We find that Defendant's decision to present the charges against Plaintiff to the Grand Jury and then to prosecute Plaintiff for causing a false public alarm falls within the scope of its discretion as a prosecutor's office, and Defendant is therefore absolutely immune from Plaintiff's tort claims.

N.J.S.A. § 59:2-3; see Hyatt v. Cnty. of Passaic, 340 Fed.Appx. 833, 837 (3d Cir. 2009).
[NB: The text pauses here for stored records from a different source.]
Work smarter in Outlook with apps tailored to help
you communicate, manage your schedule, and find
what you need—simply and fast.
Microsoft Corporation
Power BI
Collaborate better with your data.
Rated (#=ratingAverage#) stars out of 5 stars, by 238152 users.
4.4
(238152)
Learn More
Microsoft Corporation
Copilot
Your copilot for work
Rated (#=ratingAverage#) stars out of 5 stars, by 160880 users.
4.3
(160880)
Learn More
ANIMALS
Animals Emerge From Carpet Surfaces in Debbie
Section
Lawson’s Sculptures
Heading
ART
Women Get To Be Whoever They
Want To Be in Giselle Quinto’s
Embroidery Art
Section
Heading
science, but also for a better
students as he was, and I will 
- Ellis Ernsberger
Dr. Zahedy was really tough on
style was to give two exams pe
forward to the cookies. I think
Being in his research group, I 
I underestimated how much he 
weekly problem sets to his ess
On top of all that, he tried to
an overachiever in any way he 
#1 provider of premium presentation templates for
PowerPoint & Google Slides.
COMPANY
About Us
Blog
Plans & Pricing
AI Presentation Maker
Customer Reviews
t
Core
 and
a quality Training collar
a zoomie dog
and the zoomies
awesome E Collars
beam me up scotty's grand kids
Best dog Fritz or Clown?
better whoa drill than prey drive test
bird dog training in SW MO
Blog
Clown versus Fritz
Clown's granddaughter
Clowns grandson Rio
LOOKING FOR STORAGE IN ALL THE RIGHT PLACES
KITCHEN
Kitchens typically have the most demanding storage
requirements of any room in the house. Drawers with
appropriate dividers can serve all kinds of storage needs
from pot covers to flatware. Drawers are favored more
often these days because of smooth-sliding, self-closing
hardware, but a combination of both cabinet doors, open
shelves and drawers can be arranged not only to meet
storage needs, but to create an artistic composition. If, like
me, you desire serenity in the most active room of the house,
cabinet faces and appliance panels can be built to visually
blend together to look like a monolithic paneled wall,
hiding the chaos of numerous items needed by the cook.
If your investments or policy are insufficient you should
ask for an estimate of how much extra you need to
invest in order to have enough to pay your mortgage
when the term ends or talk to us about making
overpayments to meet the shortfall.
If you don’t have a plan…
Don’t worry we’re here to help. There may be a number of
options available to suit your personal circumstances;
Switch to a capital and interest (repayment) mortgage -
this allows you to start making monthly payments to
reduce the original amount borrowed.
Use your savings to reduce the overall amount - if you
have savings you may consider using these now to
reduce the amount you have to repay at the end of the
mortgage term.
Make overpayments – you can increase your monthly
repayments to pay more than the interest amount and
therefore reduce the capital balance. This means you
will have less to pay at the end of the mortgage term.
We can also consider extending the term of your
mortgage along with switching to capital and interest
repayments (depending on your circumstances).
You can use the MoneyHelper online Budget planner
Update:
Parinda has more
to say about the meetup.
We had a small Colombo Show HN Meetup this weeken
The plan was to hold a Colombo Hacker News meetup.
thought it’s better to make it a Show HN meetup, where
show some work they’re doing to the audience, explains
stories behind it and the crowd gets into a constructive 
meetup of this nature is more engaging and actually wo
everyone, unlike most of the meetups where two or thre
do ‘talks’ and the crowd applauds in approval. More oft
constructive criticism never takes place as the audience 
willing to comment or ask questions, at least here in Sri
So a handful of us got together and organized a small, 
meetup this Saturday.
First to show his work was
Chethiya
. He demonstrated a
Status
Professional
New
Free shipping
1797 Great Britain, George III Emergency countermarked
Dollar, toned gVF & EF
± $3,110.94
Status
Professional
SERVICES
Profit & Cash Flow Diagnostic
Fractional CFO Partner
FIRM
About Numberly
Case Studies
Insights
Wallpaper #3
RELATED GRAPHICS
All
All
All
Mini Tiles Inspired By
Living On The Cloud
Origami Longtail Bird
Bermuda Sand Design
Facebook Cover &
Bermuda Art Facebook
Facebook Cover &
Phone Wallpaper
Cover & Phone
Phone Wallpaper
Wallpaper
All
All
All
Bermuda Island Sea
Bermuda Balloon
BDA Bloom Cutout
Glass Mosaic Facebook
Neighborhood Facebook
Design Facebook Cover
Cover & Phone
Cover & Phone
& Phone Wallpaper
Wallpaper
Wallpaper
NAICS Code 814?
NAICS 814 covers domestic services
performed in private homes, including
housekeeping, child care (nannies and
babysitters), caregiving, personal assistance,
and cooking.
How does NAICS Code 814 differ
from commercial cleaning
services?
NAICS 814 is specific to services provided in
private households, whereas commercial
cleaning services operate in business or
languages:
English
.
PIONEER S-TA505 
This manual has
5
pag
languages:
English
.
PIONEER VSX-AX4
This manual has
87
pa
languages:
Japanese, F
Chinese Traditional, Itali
Even if the conduct at issue could be deemed ministerial rather than "discretionary" within the meaning of the statute, however, the New Jersey Tort Claims Act also provides that with respect to individual prosecutors, "[a] public employee is not liable for injury caused by his instituting or prosecuting any judicial or administrative proceeding within the scope of his employment," N.J.S.A. § 59:3-8, and that "[a] public entity is not liable for an injury resulting from an act or omission of a public employee where the public employee is not liable," N.J.S.A. § 59:2-2(b). Although an exception to public employee immunity exists where the conduct at issue "was outside the scope of his employment or constituted a crime, actual fraud, actual malice or willful misconduct," N.J.S.A. § 59:3-14, "[a] public entity is not liable for the acts or omissions of a public employee constituting a crime, actual fraud, actual malice, or willful misconduct," N.J.S.A. § 59:2-10 (emphasis added). A reading of these provisions together leads the Court to conclude that, even assuming without finding that Plaintiff could show that Defendant or individual prosecutors acted with actual malice in prosecuting Plaintiff, Defendant would remain absolutely immune from Plaintiff's tort claims. See Kee v. Camden Cnty., No. 04-0842, 2006 WL 2827733, at *6-7 (D.N.J. Sept. 28, 2006) ("Courts in this District have interpreted Section 59:2-10 of the New Jersey Tort Claims Act to bar public entities from liability for claims of intentional torts, including claims for intentional infliction of emotional distress."); see also Jacobs v. City of Bridgeton, No. 05-428, 2006 WL 3496852, at *4 n.2 (D.N.J. Dec. 4, 2006) (noting that prosecutor's office "has absolute immunity from . . . suits brought under state law, see N.J.S.A. §§ 59:2-2(b), 3-3, 3-8.").

B. Notice Provisions of New Jersey Tort Claims Act

The Court suspects that Defendant would be entitled to judgment on the emotional distress claims on the alternate basis that Plaintiff has failed to comply with the notice provisions of the New Jersey Tort Claims Act. These provisions require that a plaintiff must provide notice of a tort claim to the public entity or public employee she intends to sue within ninety days of accrual of the cause of action. See N.J.S.A. § 59:8-3 and -8. Such plaintiff is "forever barred" from recovering against a public employee or public entity for failure to comply with this notice provision, or where two years have elapsed since the accrual of the claim. N.J.S.A. § 59:8-8(a)-(b). The notice of claim requirement applies to state law tort claims brought in federal court where a plaintiff also alleges federal and state constitutional violations. Cnty. Concrete Corp. v. Town of Roxbury, 442 F.3d 159, 174-75 (3d Cir. 2006).

A cause of action accrues when the combination of facts and events exist which authorizes one party to maintain an action against another. Shontz v. Cumberland Cnty., 2008 WL 2329928, at *3 (N.J. App. Div. June 9, 2008); see N.J.S.A. § 59:8-1. Assuming Plaintiff's emotional distress claims accrued on some date prior to her filing the Complaint in this action on September 17, 2010, the time for providing notice to Defendant of her tort claim has long passed if she has not yet done so.


The Court concludes that Defendant, in addition to being immune from suit under the Eleventh Amendment, is entitled to absolute immunity as to each of the claims alleged. The Court will enter judgment in favor of Defendant on the Complaint in its entirety. The Court will issue an appropriate order and judgment.